Problem statement: Copy the data below from its first line through the line with "family: Acrididae", substituting "division" for "phylum" and changing nothing else.

--- BEGIN ---

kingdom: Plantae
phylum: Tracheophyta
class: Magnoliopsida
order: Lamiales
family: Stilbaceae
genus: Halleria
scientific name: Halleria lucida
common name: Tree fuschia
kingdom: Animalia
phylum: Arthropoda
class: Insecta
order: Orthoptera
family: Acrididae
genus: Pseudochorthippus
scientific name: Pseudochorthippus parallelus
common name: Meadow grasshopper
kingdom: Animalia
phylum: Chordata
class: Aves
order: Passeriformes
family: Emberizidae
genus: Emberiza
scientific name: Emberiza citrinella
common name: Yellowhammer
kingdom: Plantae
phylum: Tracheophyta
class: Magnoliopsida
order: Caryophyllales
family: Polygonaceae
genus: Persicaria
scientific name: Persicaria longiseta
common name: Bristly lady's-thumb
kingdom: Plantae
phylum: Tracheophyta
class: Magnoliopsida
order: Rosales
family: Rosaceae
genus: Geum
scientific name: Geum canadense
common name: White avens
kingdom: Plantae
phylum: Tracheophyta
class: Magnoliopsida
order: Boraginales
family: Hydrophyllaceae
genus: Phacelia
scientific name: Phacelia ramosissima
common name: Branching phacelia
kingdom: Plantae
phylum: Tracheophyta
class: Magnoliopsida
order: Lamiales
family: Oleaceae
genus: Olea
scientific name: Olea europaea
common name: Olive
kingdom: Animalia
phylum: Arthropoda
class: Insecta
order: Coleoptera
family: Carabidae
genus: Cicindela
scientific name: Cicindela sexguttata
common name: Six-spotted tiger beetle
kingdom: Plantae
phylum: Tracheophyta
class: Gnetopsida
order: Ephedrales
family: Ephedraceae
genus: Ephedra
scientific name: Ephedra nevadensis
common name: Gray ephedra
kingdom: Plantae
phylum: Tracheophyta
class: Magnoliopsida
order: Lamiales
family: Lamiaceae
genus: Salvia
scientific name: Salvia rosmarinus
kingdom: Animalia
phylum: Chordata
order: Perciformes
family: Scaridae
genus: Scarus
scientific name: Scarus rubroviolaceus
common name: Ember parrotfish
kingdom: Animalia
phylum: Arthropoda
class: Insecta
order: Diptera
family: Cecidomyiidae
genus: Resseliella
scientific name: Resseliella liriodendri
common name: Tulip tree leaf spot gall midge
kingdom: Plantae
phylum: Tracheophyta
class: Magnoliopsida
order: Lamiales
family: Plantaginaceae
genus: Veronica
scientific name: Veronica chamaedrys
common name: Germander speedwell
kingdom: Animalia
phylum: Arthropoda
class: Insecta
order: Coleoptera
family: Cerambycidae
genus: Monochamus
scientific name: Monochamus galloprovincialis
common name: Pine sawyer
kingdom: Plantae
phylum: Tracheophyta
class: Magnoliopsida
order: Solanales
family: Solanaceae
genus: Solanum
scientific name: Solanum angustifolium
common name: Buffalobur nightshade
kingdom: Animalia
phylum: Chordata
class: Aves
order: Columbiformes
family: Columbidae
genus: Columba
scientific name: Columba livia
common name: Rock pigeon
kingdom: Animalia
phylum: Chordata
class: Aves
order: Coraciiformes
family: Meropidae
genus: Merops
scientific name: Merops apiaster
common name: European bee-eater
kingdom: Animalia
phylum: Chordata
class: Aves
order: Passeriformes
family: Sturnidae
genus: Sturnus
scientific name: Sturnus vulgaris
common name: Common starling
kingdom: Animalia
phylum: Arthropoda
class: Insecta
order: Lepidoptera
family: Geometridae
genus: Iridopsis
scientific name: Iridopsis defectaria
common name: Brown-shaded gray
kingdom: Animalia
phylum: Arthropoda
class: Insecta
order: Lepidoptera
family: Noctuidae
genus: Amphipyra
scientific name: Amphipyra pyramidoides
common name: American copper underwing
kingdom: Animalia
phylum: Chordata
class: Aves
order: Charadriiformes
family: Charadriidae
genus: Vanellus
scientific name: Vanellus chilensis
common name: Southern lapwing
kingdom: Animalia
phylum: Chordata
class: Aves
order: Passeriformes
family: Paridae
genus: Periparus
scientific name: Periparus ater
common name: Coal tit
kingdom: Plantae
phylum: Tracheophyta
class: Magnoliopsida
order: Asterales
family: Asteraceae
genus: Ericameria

--- END ---

Answer to this problem:
kingdom: Plantae
division: Tracheophyta
class: Magnoliopsida
order: Lamiales
family: Stilbaceae
genus: Halleria
scientific name: Halleria lucida
common name: Tree fuschia
kingdom: Animalia
division: Arthropoda
class: Insecta
order: Orthoptera
family: Acrididae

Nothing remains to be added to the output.